The North Carolina academic scandal is getting enough traction that we may be able to replace “North Carolina” with “national.” CNN has done its own investigation, finding plenty of issues with football and basketball players (not specified: any women’s basketball players?) all over the place.
The scrutiny is good, but a couple of things here are worth nit-picking:
- “NCAA sports are big business, with millions of dollars at stake for winning programs.” Sure, but we have to stress again that a lot of NCAA programs lose money. It’d be interesting to see how many of these academic problems are at big-time programs and how many are at schools that want to have big-time programs.

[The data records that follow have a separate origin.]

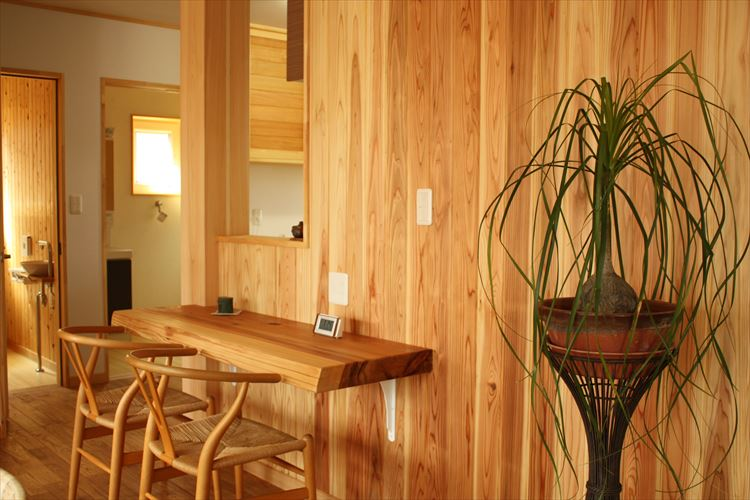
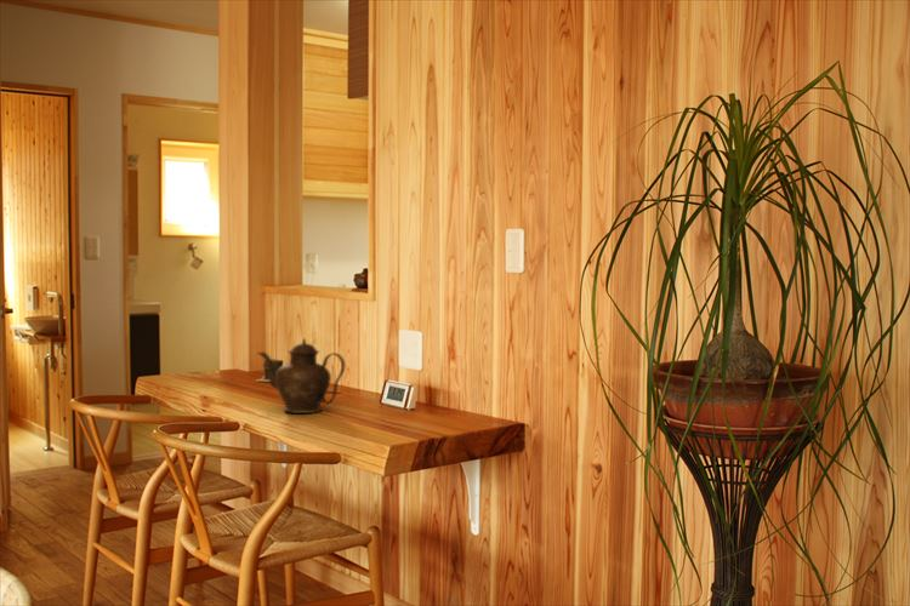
+ teapot [255,338,346,415]
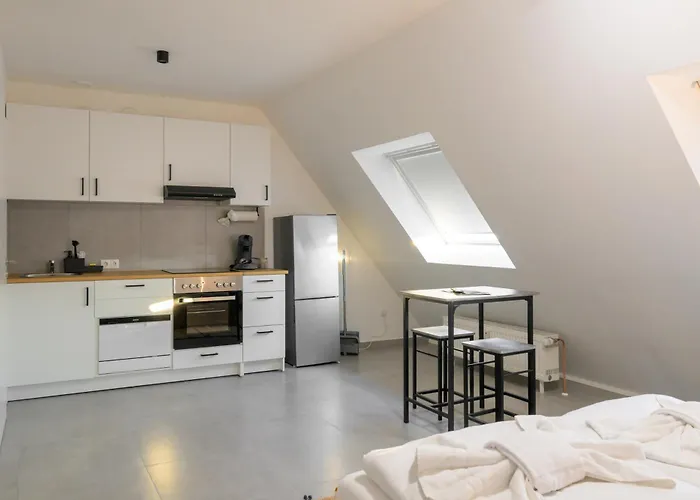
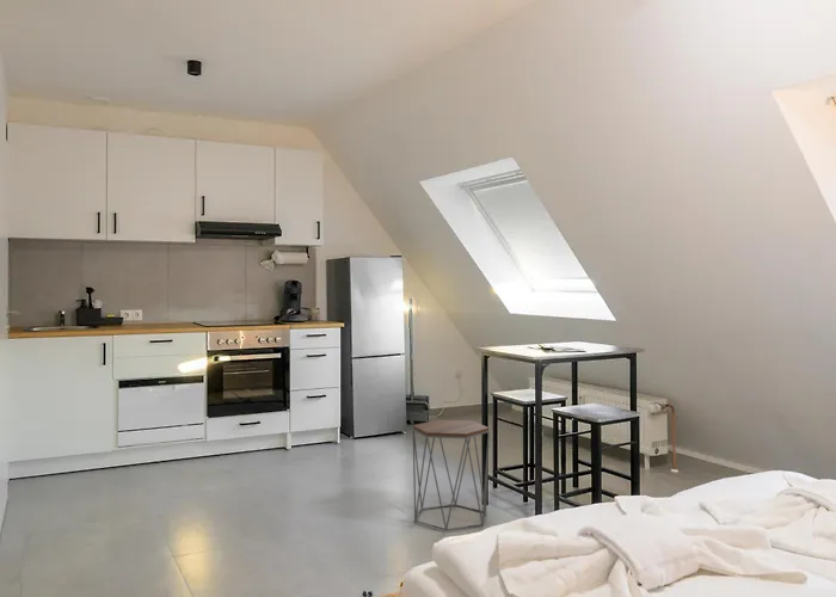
+ side table [411,419,491,531]
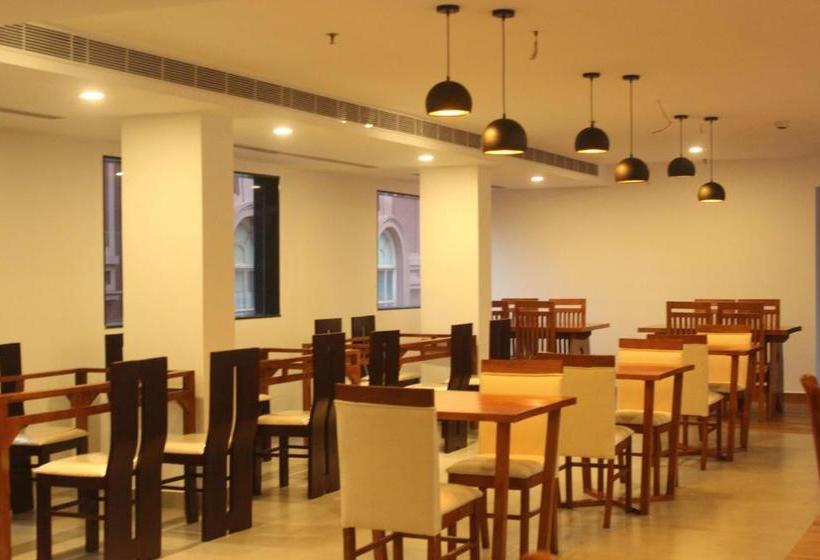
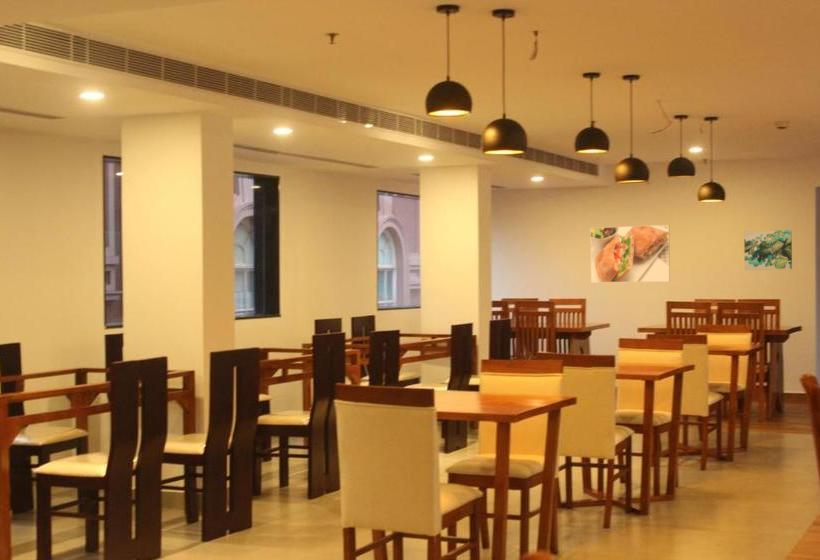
+ wall art [743,229,793,271]
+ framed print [589,224,671,284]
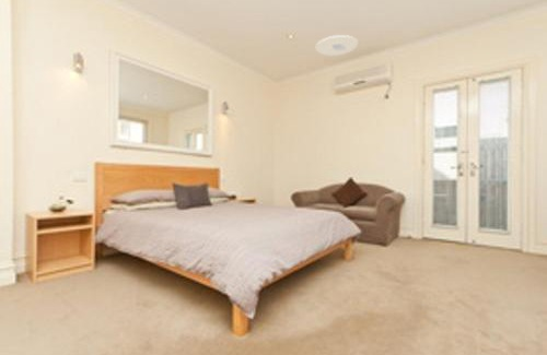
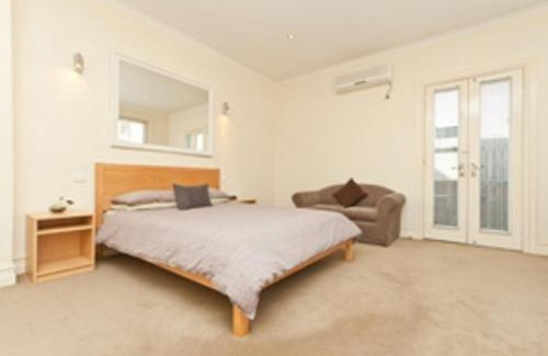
- ceiling light [315,34,359,57]
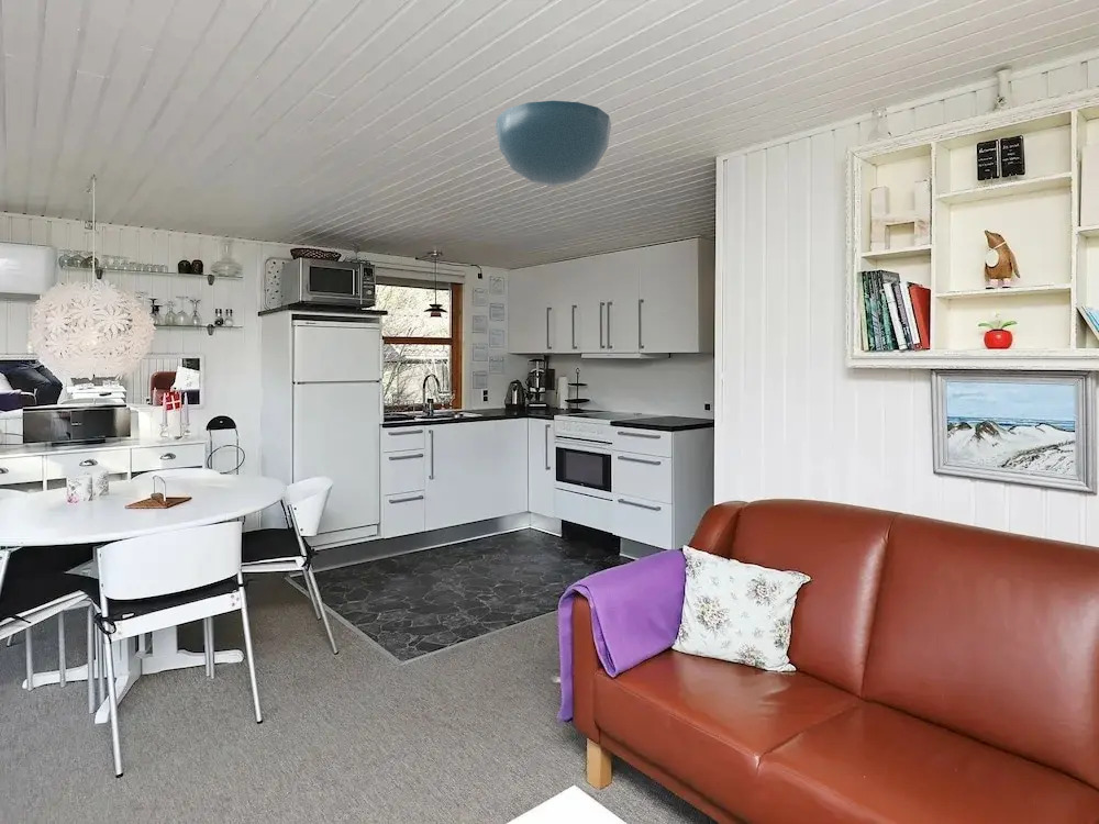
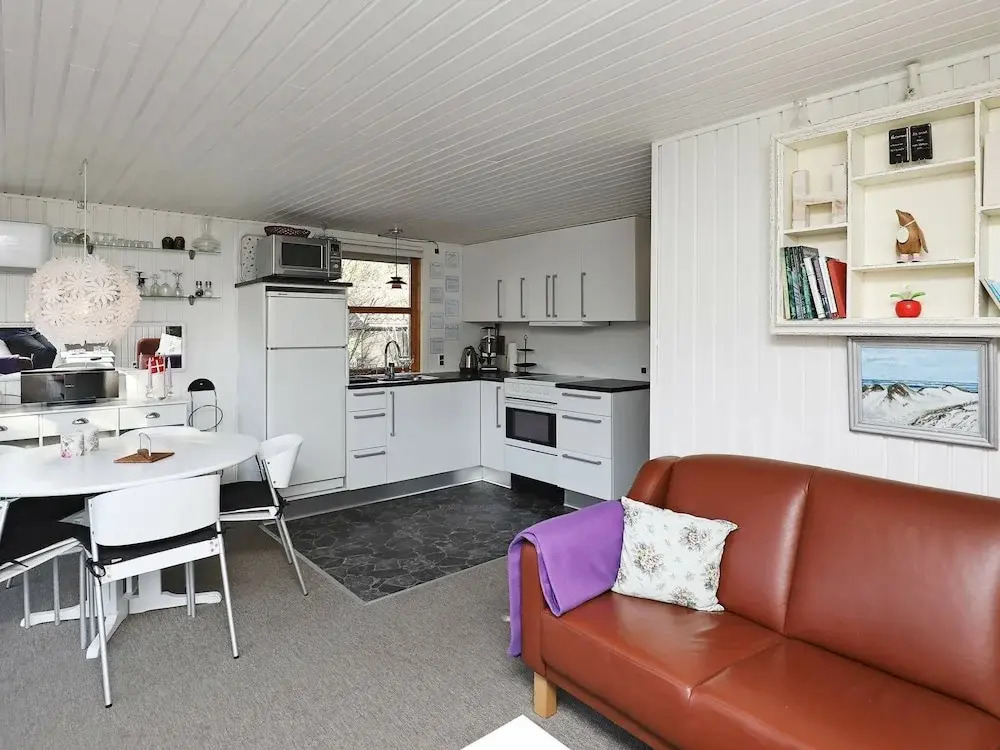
- ceiling light [495,100,612,188]
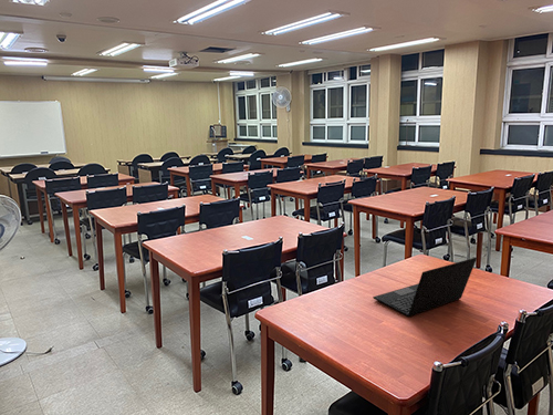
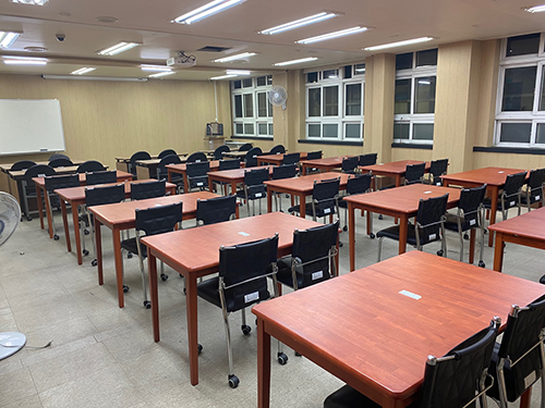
- laptop [372,257,478,318]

- “Imagine yourself sitting in a class where nothing makes sense.” Yeah, that was me in “symbolic logic,” which required prior knowledge of arcane mathematical concepts but didn’t tell us of such a requirement until the drop/add period had passed. (Pardon the self-indulgent tangent.)
- “In December, the Drake Group, which pushes for academic integrity in collegiate sports, organized a lobbying trip to Washington to push for an amendment to the College Education Act of 1965. Director Allen Sack said he wants to see a College Athlete Protection Act — legislation that would keep athletes on the bench as freshmen if they are academically more than one standard deviation lower than the average student admitted to the university.” Wouldn’t this punish Duke and Stanford a lot more than it would punish Florida State, one of the schools with some academic issues?
- One bit of context I haven’t seen in these stories: What has happened to Prop 48, a big controversy in my college days (issues of race and standardized testing), and Prop 16? How have we suddenly slid backwards to the point at which big-time athletes aren’t getting it done, even though the standards are getting tougher?
- And the underlying question: How are all these people graduating from high school if they’re reading at a fourth-grade level?
Should be an interesting year ahead for the NCAA.